### QUESTIONS SUR LE TEXTE
1. Relevez tous les faits que le texte sur les incidents antisémites recensés par la FSCI qualifie de plus graves en 2018.
2. Reproduisez à l'identique un passage du texte sur les incidents antisémites recensés par la FSCI. Commencez aux mots « La Fédération suisse » et arrêtez-vous après « le site www.antisemitisme.ch. ».

La Fédération suisse des communautés israélites (FSCI), qui recense les incidents antisémites, a répertorié 42 incidents antisémites en 2018. Ceci n’inclut pas les incidents sur Internet, qui sont analysés séparément. Ce chiffre n’englobe donc que les incidents en dehors d’Internet signalés à la FSCI ou évoqués dans les médias. En 2018, les faits les plus graves ont été une attaque au couteau contre un groupe de Juifs orthodoxes à Zurich, plusieurs insultes envers des Juifs dans la rue ainsi que le discours ouvertement antisémite de Tobias Steiger lors de la manifestation du PNOS à Bâle. Retrouvez le rapport complet de la FSCI sur l’antisémitisme sur le site www.antisemitisme.ch.

### Extractions de texte par page
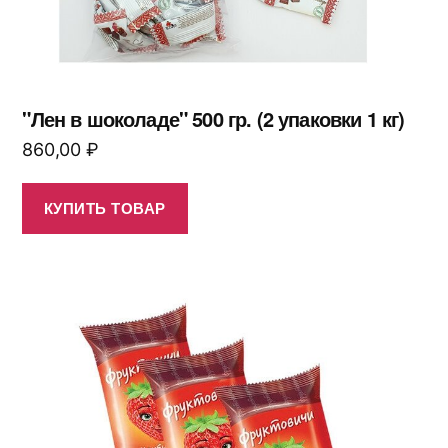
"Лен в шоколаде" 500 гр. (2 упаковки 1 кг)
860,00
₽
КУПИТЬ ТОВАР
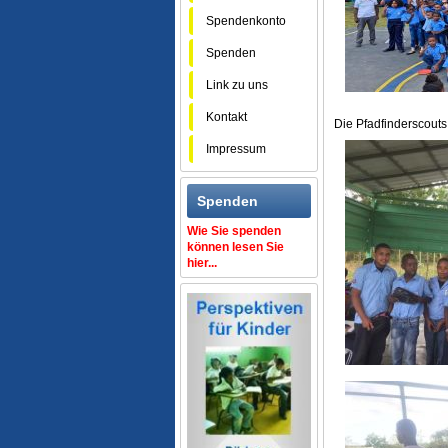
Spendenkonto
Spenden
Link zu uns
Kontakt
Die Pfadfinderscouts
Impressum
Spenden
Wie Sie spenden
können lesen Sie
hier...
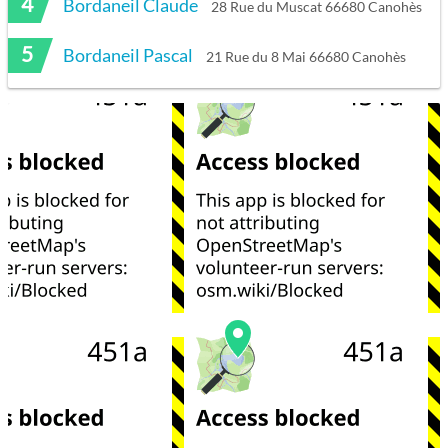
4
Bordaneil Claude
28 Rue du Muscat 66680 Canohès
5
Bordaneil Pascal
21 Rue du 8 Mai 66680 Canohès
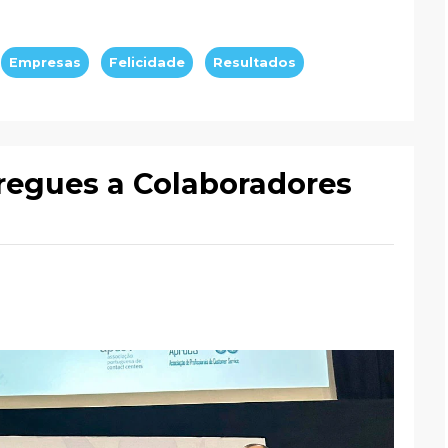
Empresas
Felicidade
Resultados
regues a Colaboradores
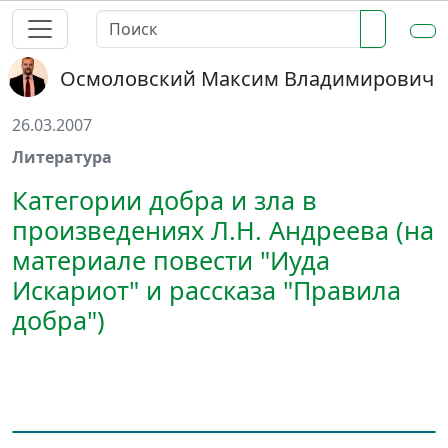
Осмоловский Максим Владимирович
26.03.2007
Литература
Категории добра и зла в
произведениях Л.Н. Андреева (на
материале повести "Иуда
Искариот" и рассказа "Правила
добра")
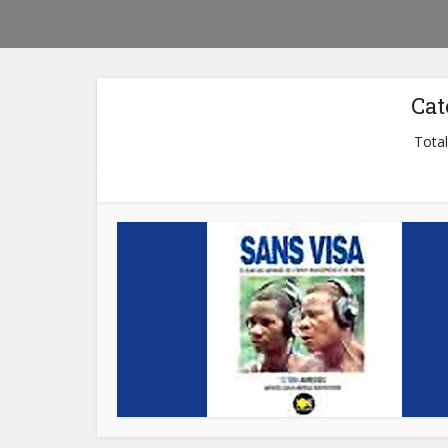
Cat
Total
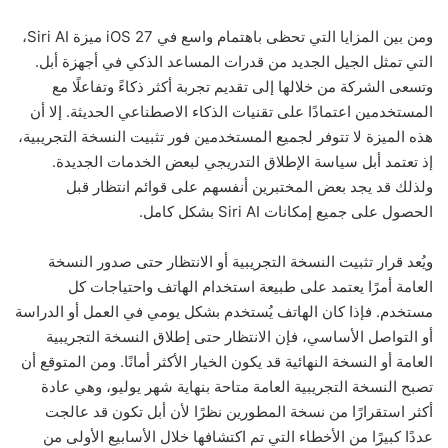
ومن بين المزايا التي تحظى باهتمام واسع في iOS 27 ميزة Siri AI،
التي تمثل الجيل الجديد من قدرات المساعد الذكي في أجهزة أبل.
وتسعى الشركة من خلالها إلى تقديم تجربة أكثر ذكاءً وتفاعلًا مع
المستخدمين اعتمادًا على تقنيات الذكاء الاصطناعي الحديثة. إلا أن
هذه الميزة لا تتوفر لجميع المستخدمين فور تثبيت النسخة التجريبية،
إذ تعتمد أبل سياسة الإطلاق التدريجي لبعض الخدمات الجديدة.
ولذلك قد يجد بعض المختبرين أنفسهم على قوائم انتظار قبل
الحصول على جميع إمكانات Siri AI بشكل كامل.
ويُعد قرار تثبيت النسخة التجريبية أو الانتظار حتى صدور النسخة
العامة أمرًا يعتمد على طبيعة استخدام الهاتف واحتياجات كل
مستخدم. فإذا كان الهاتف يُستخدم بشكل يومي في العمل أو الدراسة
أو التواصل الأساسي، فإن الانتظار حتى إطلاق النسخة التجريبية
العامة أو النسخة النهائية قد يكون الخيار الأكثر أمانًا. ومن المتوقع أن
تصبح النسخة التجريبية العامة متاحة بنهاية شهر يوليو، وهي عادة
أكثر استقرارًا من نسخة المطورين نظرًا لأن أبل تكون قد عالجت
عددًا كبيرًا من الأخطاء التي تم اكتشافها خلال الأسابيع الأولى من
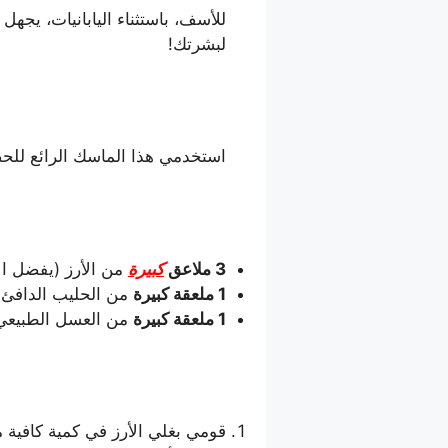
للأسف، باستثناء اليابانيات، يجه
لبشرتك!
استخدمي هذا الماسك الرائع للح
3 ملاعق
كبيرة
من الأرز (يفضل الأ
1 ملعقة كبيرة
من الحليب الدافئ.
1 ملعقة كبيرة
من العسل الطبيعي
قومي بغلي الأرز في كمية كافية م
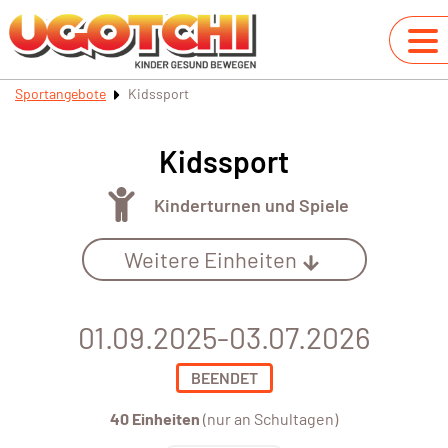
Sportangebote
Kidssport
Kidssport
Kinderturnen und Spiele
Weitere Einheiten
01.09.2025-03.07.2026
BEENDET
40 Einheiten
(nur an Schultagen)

--

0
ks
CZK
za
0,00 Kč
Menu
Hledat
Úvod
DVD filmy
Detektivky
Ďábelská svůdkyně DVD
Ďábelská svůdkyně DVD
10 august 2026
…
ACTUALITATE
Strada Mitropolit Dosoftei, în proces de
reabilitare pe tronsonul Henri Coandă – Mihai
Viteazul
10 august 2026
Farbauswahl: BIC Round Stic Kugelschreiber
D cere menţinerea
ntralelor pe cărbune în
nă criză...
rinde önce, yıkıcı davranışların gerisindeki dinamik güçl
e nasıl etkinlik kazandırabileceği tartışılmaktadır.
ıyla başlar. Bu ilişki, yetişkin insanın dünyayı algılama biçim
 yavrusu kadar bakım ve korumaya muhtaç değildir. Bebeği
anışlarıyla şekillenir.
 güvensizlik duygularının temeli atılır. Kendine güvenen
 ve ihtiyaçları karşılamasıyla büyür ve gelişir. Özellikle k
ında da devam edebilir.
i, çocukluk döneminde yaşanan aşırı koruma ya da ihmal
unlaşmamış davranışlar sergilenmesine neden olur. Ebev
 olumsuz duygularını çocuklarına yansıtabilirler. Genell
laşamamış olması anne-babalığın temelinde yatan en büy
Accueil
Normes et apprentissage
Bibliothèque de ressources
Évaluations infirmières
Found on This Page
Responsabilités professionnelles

* * *

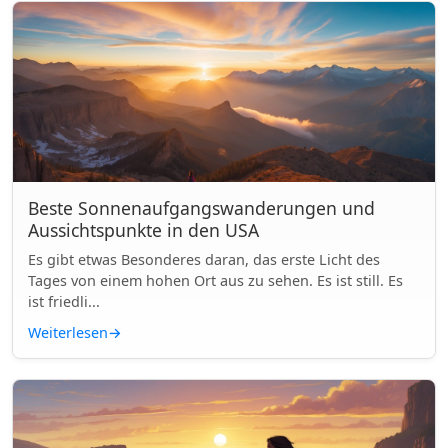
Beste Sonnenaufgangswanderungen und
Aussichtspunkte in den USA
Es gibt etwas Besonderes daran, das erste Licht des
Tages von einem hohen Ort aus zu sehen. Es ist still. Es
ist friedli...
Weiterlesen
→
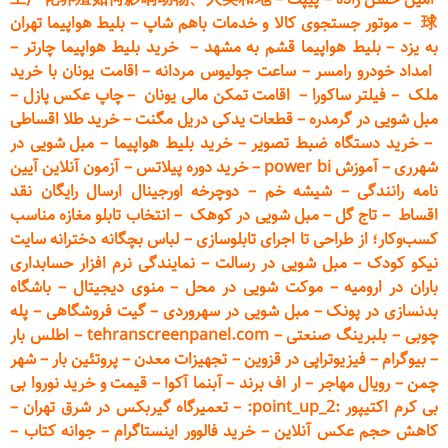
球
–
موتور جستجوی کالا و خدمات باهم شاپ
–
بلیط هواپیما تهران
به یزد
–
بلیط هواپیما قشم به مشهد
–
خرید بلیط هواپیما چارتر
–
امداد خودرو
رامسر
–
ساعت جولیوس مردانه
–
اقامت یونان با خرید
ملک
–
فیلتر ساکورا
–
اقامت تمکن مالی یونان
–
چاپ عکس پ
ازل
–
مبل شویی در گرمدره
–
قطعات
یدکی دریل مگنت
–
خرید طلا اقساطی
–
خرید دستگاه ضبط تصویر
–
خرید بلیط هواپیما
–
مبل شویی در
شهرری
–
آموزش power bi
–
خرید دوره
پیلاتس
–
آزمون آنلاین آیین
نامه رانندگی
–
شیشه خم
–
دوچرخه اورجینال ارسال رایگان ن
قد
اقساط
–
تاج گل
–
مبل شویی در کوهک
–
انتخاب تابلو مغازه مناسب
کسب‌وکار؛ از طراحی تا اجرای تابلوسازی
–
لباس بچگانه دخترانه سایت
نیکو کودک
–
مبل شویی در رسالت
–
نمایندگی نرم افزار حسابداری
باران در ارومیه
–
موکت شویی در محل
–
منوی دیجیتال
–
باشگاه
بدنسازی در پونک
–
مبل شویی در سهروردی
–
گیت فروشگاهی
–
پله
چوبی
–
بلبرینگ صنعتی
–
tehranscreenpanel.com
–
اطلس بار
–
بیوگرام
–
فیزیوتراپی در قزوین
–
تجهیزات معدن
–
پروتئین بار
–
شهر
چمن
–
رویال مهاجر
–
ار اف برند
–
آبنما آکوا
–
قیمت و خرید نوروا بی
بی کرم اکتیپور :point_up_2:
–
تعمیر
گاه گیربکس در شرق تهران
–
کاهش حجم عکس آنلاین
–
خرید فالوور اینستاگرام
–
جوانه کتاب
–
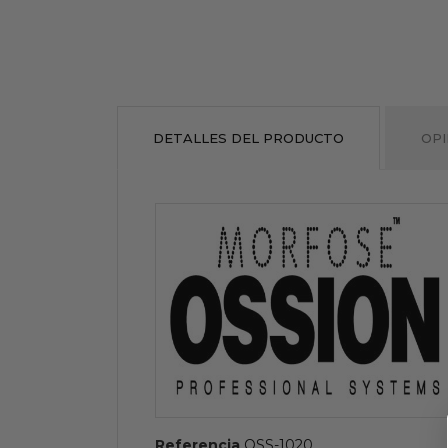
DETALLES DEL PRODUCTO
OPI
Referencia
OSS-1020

### LISTE DES SOLUTIONS
1.
- une attaque au couteau contre un groupe de Juifs orthodoxes à Zurich
- plusieurs insultes envers des Juifs dans la rue
- le discours ouvertement antisémite de Tobias Steiger lors de la manifestation du PNOS à Bâle

2.
La Fédération suisse des communautés israélites (FSCI), qui recense les incidents antisémites, a répertorié 42 incidents antisémites en 2018. Ceci n’inclut pas les incidents sur Internet, qui sont analysés séparément. Ce chiffre n’englobe donc que les incidents en dehors d’Internet signalés à la FSCI ou évoqués dans les médias. En 2018, les faits les plus graves ont été une attaque au couteau contre un groupe de Juifs orthodoxes à Zurich, plusieurs insultes envers des Juifs dans la rue ainsi que le discours ouvertement antisémite de Tobias Steiger lors de la manifestation du PNOS à Bâle. Retrouvez le rapport complet de la FSCI sur l’antisémitisme sur le site www.antisemitisme.ch.